Dataset items
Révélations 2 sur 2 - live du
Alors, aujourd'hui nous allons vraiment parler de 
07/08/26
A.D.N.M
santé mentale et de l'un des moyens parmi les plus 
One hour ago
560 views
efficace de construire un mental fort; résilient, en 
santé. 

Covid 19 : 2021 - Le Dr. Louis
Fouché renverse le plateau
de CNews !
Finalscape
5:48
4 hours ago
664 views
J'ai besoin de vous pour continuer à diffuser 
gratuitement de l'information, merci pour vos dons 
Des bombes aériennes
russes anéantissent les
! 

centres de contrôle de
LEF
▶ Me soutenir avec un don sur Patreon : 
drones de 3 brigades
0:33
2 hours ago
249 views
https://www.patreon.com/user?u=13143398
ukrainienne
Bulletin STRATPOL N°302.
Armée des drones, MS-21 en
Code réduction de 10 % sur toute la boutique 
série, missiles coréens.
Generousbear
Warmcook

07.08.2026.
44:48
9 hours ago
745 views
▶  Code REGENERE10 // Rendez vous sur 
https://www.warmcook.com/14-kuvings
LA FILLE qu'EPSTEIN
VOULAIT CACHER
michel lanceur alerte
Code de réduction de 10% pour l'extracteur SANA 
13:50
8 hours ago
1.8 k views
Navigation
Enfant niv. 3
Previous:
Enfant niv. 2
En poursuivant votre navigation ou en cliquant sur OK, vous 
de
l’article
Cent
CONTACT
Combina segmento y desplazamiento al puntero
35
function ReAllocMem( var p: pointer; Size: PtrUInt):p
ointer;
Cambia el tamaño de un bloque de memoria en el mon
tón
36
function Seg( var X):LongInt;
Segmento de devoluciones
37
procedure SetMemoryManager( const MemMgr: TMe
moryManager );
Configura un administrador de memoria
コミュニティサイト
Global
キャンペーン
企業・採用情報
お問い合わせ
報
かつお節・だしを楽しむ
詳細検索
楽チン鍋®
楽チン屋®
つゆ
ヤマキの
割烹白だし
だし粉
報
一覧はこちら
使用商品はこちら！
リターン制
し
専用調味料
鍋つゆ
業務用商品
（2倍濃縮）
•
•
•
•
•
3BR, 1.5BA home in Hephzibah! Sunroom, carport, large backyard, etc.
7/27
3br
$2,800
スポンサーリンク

#### AIM OF THE EXERCISE
Reproduce word for word every line of the records, starting with the line that contains "07.08.2026." and going on through the last line of the records.

#### RESPONSE
07.08.2026.
44:48
9 hours ago
745 views
▶  Code REGENERE10 // Rendez vous sur 
https://www.warmcook.com/14-kuvings
LA FILLE qu'EPSTEIN
VOULAIT CACHER
michel lanceur alerte
Code de réduction de 10% pour l'extracteur SANA 
13:50
8 hours ago
1.8 k views
Navigation
Enfant niv. 3
Previous:
Enfant niv. 2
En poursuivant votre navigation ou en cliquant sur OK, vous 
de
l’article
Cent
CONTACT
Combina segmento y desplazamiento al puntero
35
function ReAllocMem( var p: pointer; Size: PtrUInt):p
ointer;
Cambia el tamaño de un bloque de memoria en el mon
tón
36
function Seg( var X):LongInt;
Segmento de devoluciones
37
procedure SetMemoryManager( const MemMgr: TMe
moryManager );
Configura un administrador de memoria
コミュニティサイト
Global
キャンペーン
企業・採用情報
お問い合わせ
報
かつお節・だしを楽しむ
詳細検索
楽チン鍋®
楽チン屋®
つゆ
ヤマキの
割烹白だし
だし粉
報
一覧はこちら
使用商品はこちら！
リターン制
し
専用調味料
鍋つゆ
業務用商品
（2倍濃縮）
•
•
•
•
•
3BR, 1.5BA home in Hephzibah! Sunroom, carport, large backyard, etc.
7/27
3br
$2,800
スポンサーリンク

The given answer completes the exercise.